Background information
- Origin: Moscow, Russia
- Genres: Vocal; crossover; a cappella;
- Years active: 1989–present
- Labels: Nikitin
- Members: Mikhail Turetsky Evgeny Tulinov Mikhail Kuznetsov Alex Alexandrov Evgeny Kulmis Oleg Blyahorchuk Igor Zverev Konstantin Kabo Vyacheslav Fresh Pavel Berkut Avi Grigoryan Edward Khacharyan Alibek Almadiyev
- Past members: Arthur Keish Valentin Suhodolets Boris Goryachev
- Website: http://www.arthor.ru/

= Turetsky Choir Art Group =

Russian men's a cappella ensemble established in 1989

The Turetsky Choir (Хор Турецкого) is a Russian men's a cappella ensemble and musical collective under the direction of Mikhail Turetsky. Their voices range from tenore contraltino to basso profundo.

== History ==
The Turetsky Men's Choir was established in 1989. With financial support from the American Jewish Joint Distribution Committee, the choir made its debut in 1990 at the Moscow Choral Synagogue with Jewish liturgical and folk music in the philharmonic halls of Tallinn, Kaliningrad, Moscow and other cities.

=== Performances ===
From 1991–1992, they performed in Washington, D.C., for Congress at the Chanukah celebration, the Park East Synagogue in New York, and at Carnegie and Merkin Halls. They were invited to sing in Spain at the Por Me Espiritu international festival, commemorating the 500th year since the Spanish expulsion of the Jews. They also toured England, Israel and Poland. In 1993, the American Cantor Association awarded Mikhail Turetsky the Golden Crown of the Cantors of the World Award.

▶ Data rows
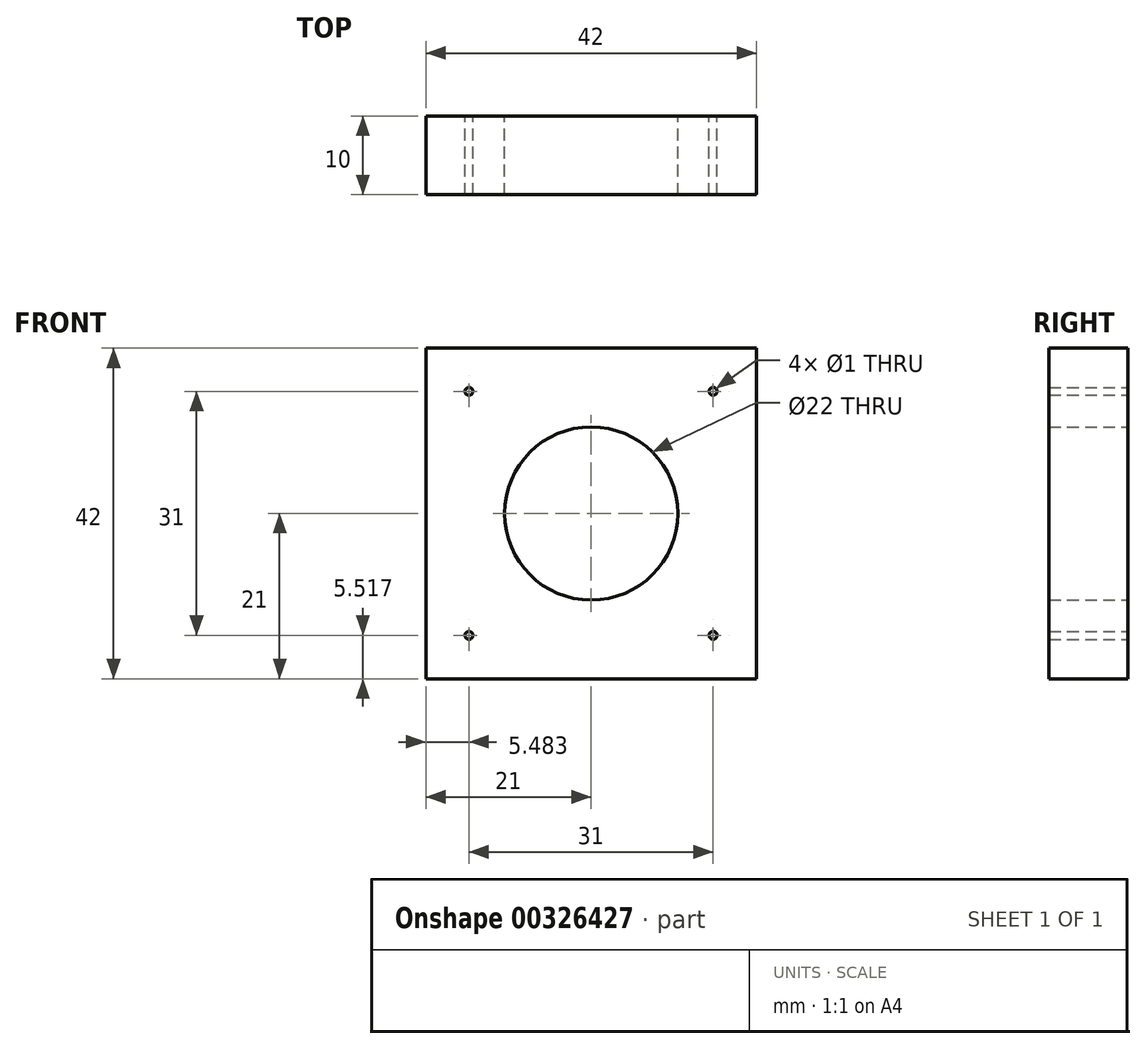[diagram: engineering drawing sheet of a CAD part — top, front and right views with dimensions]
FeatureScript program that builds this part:
annotation { "Feature Type Name" : "Feature", "Feature Type Description" : "" }
export const myFeature = defineFeature(function(context is Context, id is Id, definition is map)
    precondition{}
    {
        {
            var Q0;
            Q0=qCreatedBy(makeId("Front.planeOp"),FACE);
            var sketch = newSketch(context, id + "F0", { "sketchPlane" : qUnion([Q0])});
            skLineSegment(sketch, "E0.bottom", {"start": v(21, 21) * mm, "end": v(-21, 21) * mm});
            skLineSegment(sketch, "E0.top", {"start": v(21, -21) * mm, "end": v(-21, -21) * mm});
            skLineSegment(sketch, "E0.left", {"start": v(21, 21) * mm, "end": v(21, -21) * mm});
            skLineSegment(sketch, "E0.right", {"start": v(-21, 21) * mm, "end": v(-21, -21) * mm});
            skPoint(sketch, "E0.middle", {"position": v(0, 0) * mm});
            skCircle(sketch, "E1", {"center": v(0, 0) * mm, "radius": 11 * mm});
            skPoint(sketch, "E2.middle", {"position": v(-0.02, 0.02) * mm});
            skCircle(sketch, "E3", {"center": v(-15.52, 15.52) * mm, "radius": 0.5 * mm});
            skCircle(sketch, "E4", {"center": v(15.48, 15.52) * mm, "radius": 0.5 * mm});
            skCircle(sketch, "E5", {"center": v(-15.52, -15.48) * mm, "radius": 0.5 * mm});
            skCircle(sketch, "E6", {"center": v(15.48, -15.48) * mm, "radius": 0.5 * mm});
            skSolve(sketch);
        }
        {
            var Q0;
            Q0=makeQuery(id+"F0.imprint","IMPRINT",FACE,{"disambiguationData":[TD([[makeQuery(id+"F0.imprint","IMPRINT",EDGE,{"derivedFrom":sQuery(id+"F0.wireOp",EDGE,"E0.bottom")}),1.0]])]});
            extrude(context, id + "F1", {"entities" : qUnion([Q0]), "depth" : 10 * mm, "offsetDistance" : 25 * mm});
        }
    });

▶ Directions for this task
Continue the Turetsky Choir article from its last sentence.

▶ Reply to the task
In 1995, the choir split into two segments. One group stayed in Moscow; the other went to Miami to work at Temple Emmanu-El Synagogue. The choir performed together alongside Julio Iglesias. In 1997, the group took part in over 100 concerts in Iosif Kobzon's Russian farewell tour. The next year, the choir toured the Commonwealth of Independent States (CIS). In 2000–2001, they joint toured with Iosif Kobzon on the Moscow State Variety Theatre.

In 2002, Mikhail Turetsky received the title "Honored Artist of the Russian Federation" for his achievements in the arts. Their first performance under the name Turetsky Choir Art Group took place in January 2004. Later, the choir presented the program "When Men Are Singing" in the State Kremlin Palace with the participation of Emma Shapplin and Gloria Gaynor. In January 2005, they performed in American concert halls in San Francisco, Los Angeles, Atlantic City, Boston and Chicago. Their 2005–2006 anniversary tour "Born to Sing" visited cities in Russia and the CIS.

In 2007, the choir received the Russian Music Award "Record 2007" for the best classical album of the year. In 2007, "Hallelujah to Love" toured Russia and the CIS. The choir performed four times at the Kremlin and had another concert at State Concert Hall "Rossiya" in Luzhniki. In 2008–2009, they toured Russia, the CIS and the US with the program "And the Show Goes On... ." Their anniversary tour, titled "20 years: 10 voices," took place between 2010–2011.

== Soloists ==

- 1989: Mikhail Turetsky – tenor voice
- 1990: Alex Alexandrov – dramatic baritone
- 1991: Evgeny Kulmis – basso profundo, director of the choir in the past, poet
- 1991: Evgeny Tulinov – dramatic tenor
- 1992: Mikhail Kuznetsov – tenor altino, Distinguished Artist of the Russian Federation
- 1996: Oleg Blyahorchuk, lyric tenor, instrumentalist (piano, guitar, accordion, melodica)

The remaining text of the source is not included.